Следуя на такси к отелю, Абу анализировал свое свидание с проповедником. Задание ЦРУ он выполнил, сказав то, что должен был услышать собеседник. Из разговора же вытекало следующее: Хабибулла имеет отношение к реализации в США некоего теракта, − вероятно, с помощью начиненного взрывчаткой самолета. ЦРУ о таком плане знает. Он, Абу, покуда используется обеими сторонами втемную. Американцы с его помощью, возможно, стремятся укрепить данную мысль в голове Хабибуллы и его сподвижников, а те, в свою очередь, способны привлечь к исполнению акции Абу, что также устраивает ЦРУ. Что это означало по сути? Экстремисты, взращенные и выпестованные Америкой, некогда слепо повиновавшиеся всем ее указаниям, ныне превратились, раздробясь, в самостоятельные силы, пускай и напичканные агентурой старых хозяев. Однако надменные приказы из-за океана остались в прошлом, настала пора отчужденности, тонких интриг, теневых комбинаций и в лучшем случае − временных договоренностей. Устремления Хабибуллы и его сподвижников явно пытались использовать с дальним прицелом, исподволь подогревая их. Абу был лишь одним из элементов многоступенчатого плана неведомой ему операции.
Игра вырисовывалась долгой и опасной. Предстояло решить, что следует докладывать Дику, а что опустить в отчете. Например, интерес Хабибуллы к управлению летательными средствами извне. Стоит ли говорить об этом? Такой вопрос раскрывает для него, агента, суть его миссии. А понравится ли осведомленность Абу начальству?
С другой стороны, его контакт могли фиксировать со стороны, и понравится ли начальству лукавство Абу, умолчи он об интересах Хабибуллы?
Ему придется быть откровенным. Он выбрал ту сторону, на которой теперь поневоле придется добросовестно и взвешенно играть. Ему чужды его хозяева, но разве ему близок Хабибулла? И для тех, и для других − он всего лишь инструмент. И его задача − стать инструментом не одноразового, а долгого и ценного использования. Иного уже не дано.
Капкан захлопнулся.
МАКСИМ ТРОФИМОВ
Возможно, я неверно повел себя с этим господином Уитни, проявив непочтение и заносчивость, к чему он явно не привык. Тон и замашки у него были явно диктаторскими, и уж не знаю, как он обходился со своими подчиненными, но в своей семье спуску, чувствуется, не давал никому. Суровый дядя. Лет пятидесяти, но моложавый, крепкий, с жестким волевым лицом, чьи черты, однако не были грубы, а весьма аристократичны, и − проницательными, недружелюбными глазами. Их холодно изучающий взор давил, буквально пригвождая к месту. Вот я, наверное, и взъершился, интуитивно почувствовав себя, как жук под лупой.

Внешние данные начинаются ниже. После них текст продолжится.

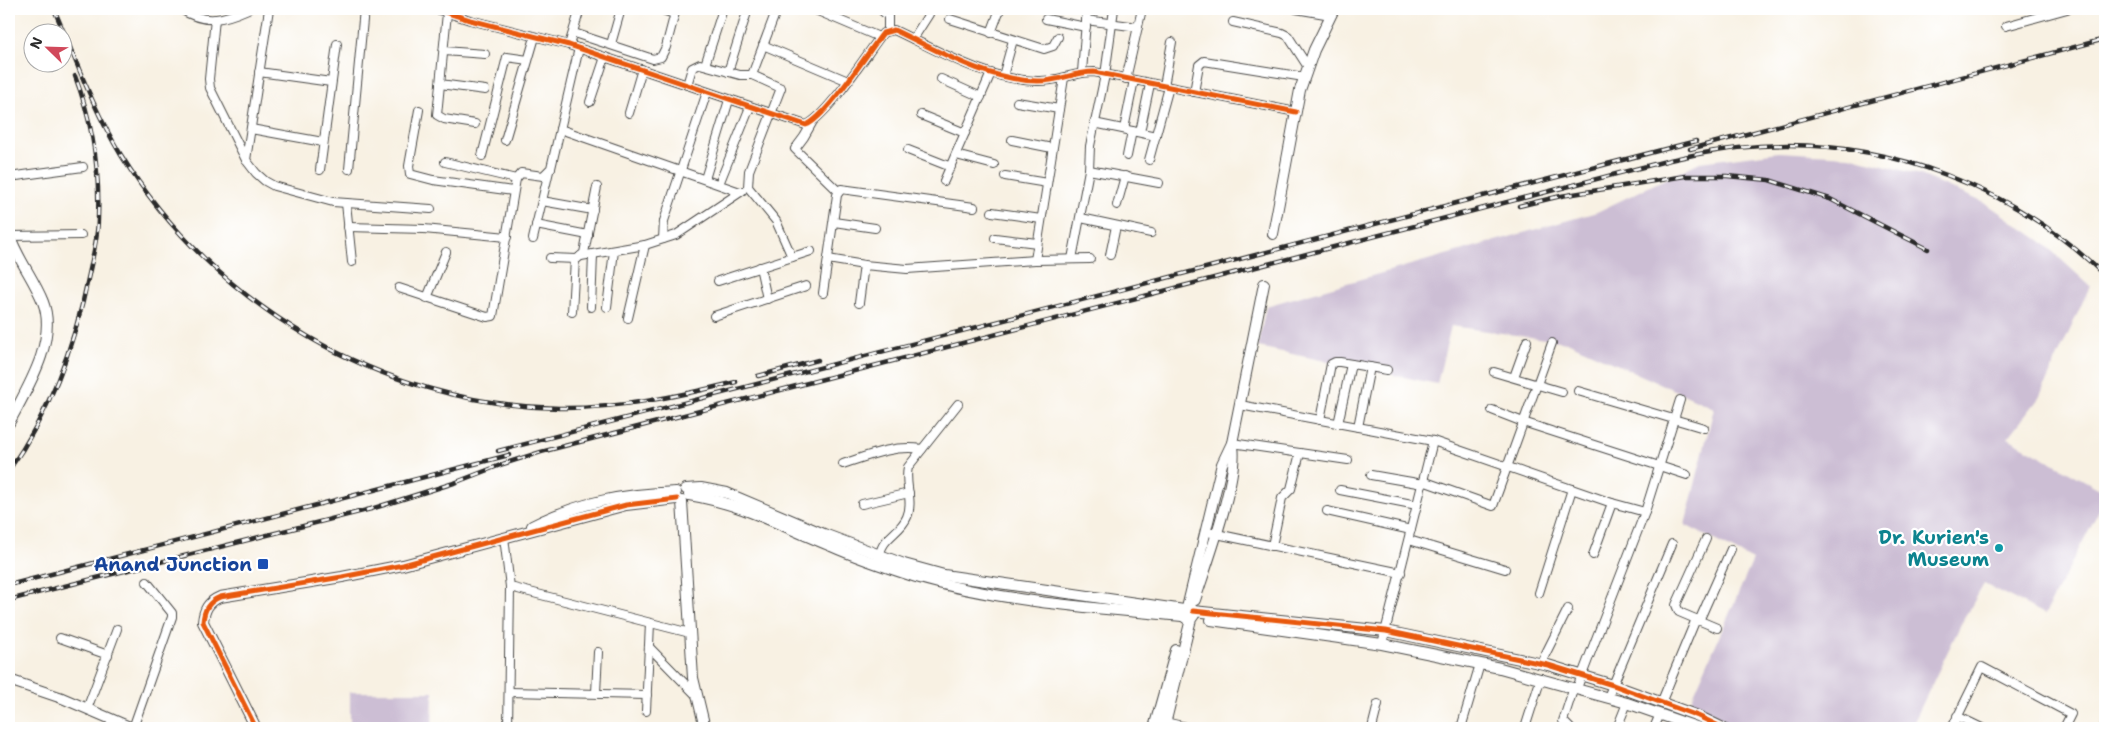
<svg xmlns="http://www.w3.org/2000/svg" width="2114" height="737" font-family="'Shantell Sans',sans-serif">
	<rect width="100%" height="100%" fill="#fff"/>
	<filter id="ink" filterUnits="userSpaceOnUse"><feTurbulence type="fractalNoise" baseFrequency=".02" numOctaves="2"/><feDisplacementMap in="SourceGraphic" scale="10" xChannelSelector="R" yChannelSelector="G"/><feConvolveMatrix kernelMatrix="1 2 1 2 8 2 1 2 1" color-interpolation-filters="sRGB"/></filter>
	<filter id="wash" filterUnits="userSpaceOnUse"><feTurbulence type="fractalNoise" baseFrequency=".0096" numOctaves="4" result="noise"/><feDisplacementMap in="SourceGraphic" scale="20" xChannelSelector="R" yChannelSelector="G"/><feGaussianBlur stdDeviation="1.12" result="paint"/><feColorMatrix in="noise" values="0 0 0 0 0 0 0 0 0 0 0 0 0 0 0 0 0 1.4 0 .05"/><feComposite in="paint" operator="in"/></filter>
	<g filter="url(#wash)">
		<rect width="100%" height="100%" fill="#f8f1e3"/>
		<g fill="#ccbed4">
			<polygon points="1779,152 1849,156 1921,175 1987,204 2041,241 2090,286 2039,398 2008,438 2105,492 2105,499 2045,614 1984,584 1961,624 1911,728 1738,728 1690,703 1753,560 1685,525 1714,408 1567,342 1451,326 1437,384 1258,347 1266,306 1597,212 1700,162"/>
			<polygon points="350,692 433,692 432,728 350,728"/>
		</g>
	</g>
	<g filter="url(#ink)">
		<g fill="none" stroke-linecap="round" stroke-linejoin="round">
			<g stroke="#4a4947" stroke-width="10">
				<g id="minor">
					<path d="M181,9C205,25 223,20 248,9"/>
					<path d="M436,9L470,20L569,45L806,125C826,118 868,52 883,33L894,30C939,51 986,80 1037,81C1057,82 1074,72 1094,72L1296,112"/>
					<polyline points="660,9 674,14"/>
					<polyline points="813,9 879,37"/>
					<polyline points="880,9 888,16 888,30"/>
					<polyline points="1296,9 1331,15"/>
					<polyline points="447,13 437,115 444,119 475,124"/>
					<polyline points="215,19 209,79 210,88 246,160 256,173 265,181 274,186 333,202 431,209"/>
					<polyline points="950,19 1044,49 1053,46 1058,37"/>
					<polyline points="1046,19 1086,27"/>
					<polyline points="1086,20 1138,27"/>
					<polyline points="1233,22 1282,33 1288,36 1308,67"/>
					<polyline points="2006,26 2067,9"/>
					<polyline points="991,33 1000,9"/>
					<polyline points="577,34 653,59 661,57 666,47 676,9"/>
					<polyline points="913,39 929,14 929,9"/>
					<polyline points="611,44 621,9"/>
					<polyline points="569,45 580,9"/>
					<polyline points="763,45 848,81"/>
					<polyline points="444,51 485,54"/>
					<polyline points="705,65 723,9"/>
					<polyline points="259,72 331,82"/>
					<polyline points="728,72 748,9"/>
					<polyline points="1082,72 1087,9"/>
					<polyline points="752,75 775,14"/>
					<polyline points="1003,76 1013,40"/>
					<polyline points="941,79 981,97"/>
					<polyline points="1126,79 1142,9"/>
					<polyline points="440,84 485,90"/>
					<polyline points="687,85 692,68 700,64 740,75 752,75 781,88 749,171 748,187 776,221 792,257"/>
					<polyline points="1164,86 1172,42"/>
					<polyline points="1194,92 1199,65 1204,61 1304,77"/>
					<polyline points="590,102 605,57"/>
					<polyline points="1017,102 1059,109"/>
					<polyline points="419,110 409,166 410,174 433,180 513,191"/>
					<polyline points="629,113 642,69"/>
					<polyline points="921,115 965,133"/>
					<polyline points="812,123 804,137 795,149 839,192"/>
					<polyline points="1094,123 1156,136"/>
					<polyline points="251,129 323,142"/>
					<polyline points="560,129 740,192"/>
					<polyline points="1124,129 1134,80"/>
					<polyline points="1140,132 1150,84"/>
					<polyline points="505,140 535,37"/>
					<polyline points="1012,140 1052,148"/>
					<polyline points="908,150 951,167"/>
					<polyline points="956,155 994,165"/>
					<polyline points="482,156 507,57 528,60"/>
					<polyline points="1127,156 1132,131"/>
					<polyline points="246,160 269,9"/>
					<polyline points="1149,160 1169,87"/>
					<polyline points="445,162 516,179"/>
					<polyline points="349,169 364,9"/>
					<polyline points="320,170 337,44"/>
					<polyline points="1089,170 1159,183"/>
					<polyline points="1005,176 1047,183"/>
					<polyline points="9,177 83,167"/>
					<polyline points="705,179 729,100"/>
					<polyline points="944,181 991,73"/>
					<polyline points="719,184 750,107"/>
					<polyline points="542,201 593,210"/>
					<polyline points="346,203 352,262"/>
					<polyline points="1117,205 1125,176"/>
					<polyline points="992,212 1041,219"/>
					<polyline points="1081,218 1151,233"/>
					<polyline points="834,222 875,228"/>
					<polyline points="536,225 588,235"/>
					<polyline points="348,227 424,229 507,237"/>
					<polyline points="9,236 81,235"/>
					<polyline points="995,238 1037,243"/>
					<polyline points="533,239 549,171"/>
					<polyline points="663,239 664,221 707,92"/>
					<polyline points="1110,255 1116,226"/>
					<polyline points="581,256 645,245 676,235 742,191"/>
					<polyline points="550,258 577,259 584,253 597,187"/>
					<polyline points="828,259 864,265 907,269 1035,260 1090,259"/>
					<polyline points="1072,259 1089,170 1090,146 1105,75 1114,9"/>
					<polyline points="1035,260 1064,78"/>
					<polyline points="760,267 767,299"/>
					<polyline points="718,281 811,251"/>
					<polyline points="399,288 487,317 493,316 516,179 521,173 543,176 551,168 579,48"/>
					<polyline points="823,293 837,195 841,189 974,207"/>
					<polyline points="427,298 446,252"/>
					<polyline points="859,303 864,265"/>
					<polyline points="591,307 593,255"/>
					<polyline points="607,307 614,251"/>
					<polyline points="572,312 575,259"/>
					<polyline points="714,316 806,286"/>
					<polyline points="628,318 645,245"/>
					<polyline points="1494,372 1562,392"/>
					<polyline points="1514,377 1527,341"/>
					<polyline points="1578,391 1704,428"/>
					<polyline points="1240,405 1433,441 1612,503 1645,512"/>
					<polyline points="1492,410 1523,422 1687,475"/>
					<polyline points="1320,420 1331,364 1335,362 1340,362 1387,370"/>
					<polyline points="1338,424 1351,364"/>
					<polyline points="1358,427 1370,367"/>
					<polyline points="1232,443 1348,460"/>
					<path d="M843,464C870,455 893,445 922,449"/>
					<polyline points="1371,475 1423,484"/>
					<polyline points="1423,481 1493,506 1552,343"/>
					<polyline points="1340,490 1417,505"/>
					<polyline points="862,504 909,493"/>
					<polyline points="1327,511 1411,530"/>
					<polyline points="1212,533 1401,573"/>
					<polyline points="504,537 510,587 508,728"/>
					<polyline points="1706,539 1676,605 1679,612 1717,628"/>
					<polyline points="1409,540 1505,569"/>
					<polyline points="1272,546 1282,498 1291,489 1300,453"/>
					<polyline points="1593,555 1612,503"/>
					<path d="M878,558C880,554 881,548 884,544C891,534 902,529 907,517C914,501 904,484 908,467L958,404"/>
					<polyline points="510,587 690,633"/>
					<polyline points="1539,593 1572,489"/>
					<polyline points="1699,621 1731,549"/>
					<polyline points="60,638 108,655"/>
					<polyline points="1382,644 1433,441"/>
					<polyline points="649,647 697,696"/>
					<polyline points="1541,663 1568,609"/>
					<polyline points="1577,688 1645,512 1680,400"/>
					<polyline points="509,692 647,695"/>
					<polyline points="596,693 598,652"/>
					<polyline points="1608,697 1672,544"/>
					<polyline points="1661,703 1696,619"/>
					<polyline points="87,709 117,629"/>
					<polyline points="646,711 650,623"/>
					<polyline points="1957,716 1982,728"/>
					<polyline points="1161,721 1191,728"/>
					<polyline points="133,728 172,617 172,613 147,582"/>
					<polyline points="1372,728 1378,704"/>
					<polyline points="1461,728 1480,664"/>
					<polyline points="1525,728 1541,678"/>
					<polyline points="1570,728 1563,721 1574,687"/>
					<polyline points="1617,728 1627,703"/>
					<polyline points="1654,728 1660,714"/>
					<polyline points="1952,728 1982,667 2071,714 2064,728"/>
					<polyline points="2104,728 2105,724"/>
				</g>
			</g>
			<g stroke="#4a4947" stroke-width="12">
				<g id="tertiary">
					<path d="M9,234C17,258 34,279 43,302C58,341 26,390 9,423"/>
					<polyline points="1273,234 1300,90 1314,50 1334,9"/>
					<polyline points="686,489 701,488 727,493 824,534 904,564 944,575 1184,610"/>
					<path d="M689,495C741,503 783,527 831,546C858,558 888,568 916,577C1002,602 1093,608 1182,616"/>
					<polyline points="682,501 693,678 705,728"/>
					<path d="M532,526C579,502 624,494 676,492"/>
					<path d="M1195,600C1205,569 1242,469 1232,443"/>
					<polyline points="1187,608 1222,464 1232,443 1264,284"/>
					<polyline points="1193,611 1386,631 1548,665 1613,685 1698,716 1723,728"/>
					<polyline points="1211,620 1382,644 1500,668 1627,703 1699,728"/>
					<polyline points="9,680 62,698 132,728"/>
					<path d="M256,728L203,622C204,610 208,602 220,597L342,577L403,565L626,505L677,499"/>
					<polyline points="1154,728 1176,650"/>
					<polyline points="1164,728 1191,619 1194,615 1192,609 1187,608 1183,612 1183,616 1187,619 1191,619"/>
				</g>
			</g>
			<use href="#minor" stroke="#fff" stroke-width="8"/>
			<use href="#tertiary" stroke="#fff" stroke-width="10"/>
			<g stroke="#2b2b2b" stroke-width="4.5">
				<g id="rail">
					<path d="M54,9C75,58 93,109 121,155C214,306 382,405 559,408C618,409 679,396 736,382"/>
					<polyline points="1690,149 2105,39"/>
					<polyline points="1519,206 1561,196 1685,176 1727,176 1769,180 1830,199 1928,249"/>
					<polyline points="758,376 818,360"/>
					<polyline points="498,451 1696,141"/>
					<path d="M9,470C50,412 75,344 89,274C93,256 98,236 98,218C100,169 92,121 75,76"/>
					<polyline points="9,585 509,455"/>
					<path d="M9,600L371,509L454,483L503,464L541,452L1670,160C1700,153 1729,148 1760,146C1885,138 2017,188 2105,276"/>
				</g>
			</g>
			<use href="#rail" stroke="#fff" stroke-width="2.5" stroke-dasharray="8" stroke-linecap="butt"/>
			<g stroke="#fff" stroke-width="8">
				<g id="cycleway">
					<path d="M436,9L470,20L569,45L806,125C826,118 868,52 883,33L894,30C939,51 986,80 1037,81C1057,82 1074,72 1094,72L1296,112"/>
					<polyline points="1193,611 1386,631 1548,665 1613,685 1698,716 1723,728"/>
					<path d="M256,728L203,622C204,610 208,602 220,597L342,577L403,565L626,505L677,499"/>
				</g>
			</g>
			<use href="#cycleway" stroke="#e8590c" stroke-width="5"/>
		</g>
	</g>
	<circle fill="#0f9aa8" stroke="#fff" stroke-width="2" cx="1999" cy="548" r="5"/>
	<rect fill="#1a4fb4" stroke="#fff" stroke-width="2" x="257" y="558" width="12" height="12" rx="2.5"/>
	<g text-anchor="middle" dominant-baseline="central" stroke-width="4.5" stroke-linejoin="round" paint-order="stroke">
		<g font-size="19" font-weight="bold" fill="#0d838f" stroke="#fff" text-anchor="end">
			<text x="1989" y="537">Dr. Kurien's<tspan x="1989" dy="22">Museum</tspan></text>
		</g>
		<g font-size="19" font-weight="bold" fill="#164399" stroke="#fff" text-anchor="end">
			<text x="252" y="564">Anand Junction</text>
		</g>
	</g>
	<rect width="2114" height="737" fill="none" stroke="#fff" stroke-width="30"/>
	<g transform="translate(48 48) rotate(293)"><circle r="24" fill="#ffffff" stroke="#aaaaaa"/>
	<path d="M0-4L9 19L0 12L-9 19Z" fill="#d1495b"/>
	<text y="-8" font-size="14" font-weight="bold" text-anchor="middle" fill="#2b2b2b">N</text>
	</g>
</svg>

После уничтожения мною коллекции клоунов, он просто кипел от негодования, и, дай ему волю, отправил бы меня на свалку вслед за ними, причем в таком же раздолбанном виде, однако мои неведомые покровители, вероятно, защищали меня своим авторитетом и всякого рода договоренностями.
Так или иначе, положение у меня было двусмысленным, я стеснялся не только Барбары и Нины, но даже прислуги, и сиднем сидел в комнате, отказавшись и от завтрака, и от обеда. Мысль о том, что мне придется усесться за один стол с мистером Уитни, отбивала всякий аппетит. Под его змеиным взором я бы подавился и собственным дыханием.
Создавшуюся патовую ситуацию разрешила великодушная Барбара. Явившись ко мне, она с обидой и недоумением спросила:
− Роланд, неужели тебе не нравится наша еда? Тогда скажи, что именно тебе приготовить…
В ее тоне было столько искреннего участия и заботы, что я безо всяких околичностей поведал ей обо всех своих переживаниях и, в частности, о страхе перед властительным дядей Генри.
Лицо ее просветлело.
− Глупости! – отрезала она. – Он отходчив, и вообще очень добр, не забивай себе голову всякими комплексами. К тому же он уехал в офис, а через час улетает по делам в Атланту. Так что марш на обед! А завтра утром Нина и Том везут тебя на рыбалку в Нью-Йорк.
Ах, Барбара, королева всех добрых фей!
После обеда она опять потащила меня по магазинам, затем мы навестили пару ее подруг, разглядывавших меня с тем интересом, с каким рассматривают экзотическую зверушку; я напился чаев всех сортов и отведал десяток пирожных; после настал вечер, проведенный мною у телевизора. А ранним утром приехал Том на широком, как корыто, кабриолете, сверкающим перламутровой краской, и мы покатили в Нью-Йорк.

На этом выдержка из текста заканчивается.